Freaks of Genius: Unknown Thrillers of Louisa May Alcott

Freaks of Genius: Unknown Thrillers of Louisa May Alcott

Freaks of Genius: Unknown Thrillers of Louisa May Alcott

Freaks of Genius: Unknown Thrillers of Louisa May Alcott

Synopsis

Six recently discovered works of Louisa May Alcott are reprinted in this volume for the first time since their initial publication. Originally written for storypapers in the 1860s, the works are all sensational thrillers that address such themes as the blight of inherited insanity, the power struggle between man and man, the sexual power struggle between man and woman, a Faustian/Mephistophelian pact, the passions of actors and actresses, and feminist triumphs and failures. These tales of violence, murder, and evil will appeal as much to the general reader as to the Alcott scholar.

Excerpt

The association of the author of Little Women with tales of feminist passion and sexual power struggles, narcotics addiction, revenge and murder continues to raise astonished eyebrows. Violence, unleashed emotion, insanity and deviltry are unlikely themes for America's best loved author of juveniles, and the revelation of her connection with them has given her a new public: a general readership avidly turning unaccustomed pages; a scholarly following seeking to understand the unseemly relationship.
○ ○ ○ ○ ○
In the text on Louisa May Alcott's thrillers, rewrite the part starting at "The association of" and ending at "the unseemly relationship.", with "revenge" changed to "vengeance".

> [Provided data]
○ ○ ○ ○ ○
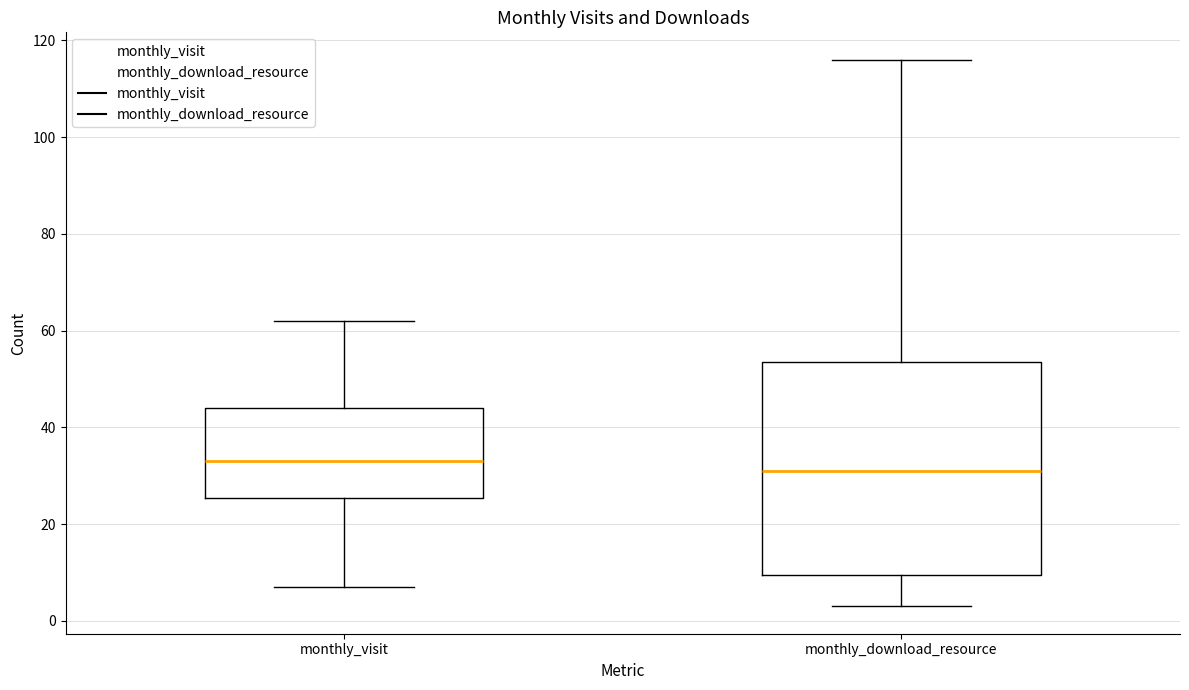

Which box's median line is the highest?

monthly_visit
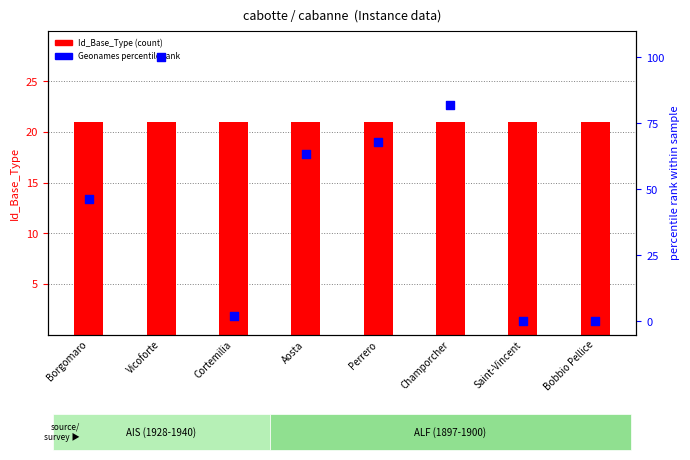

Which series reaches the maximum Y coordinate?

Geonames pct rank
○ ○ ○ ○ ○
> [Solution below]
The association of the author of Little Women with tales of feminist passion and sexual power struggles, narcotics addiction, vengeance and murder continues to raise astonished eyebrows. Violence, unleashed emotion, insanity and deviltry are unlikely themes for America's best loved author of juveniles, and the revelation of her connection with them has given her a new public: a general readership avidly turning unaccustomed pages; a scholarly following seeking to understand the unseemly relationship.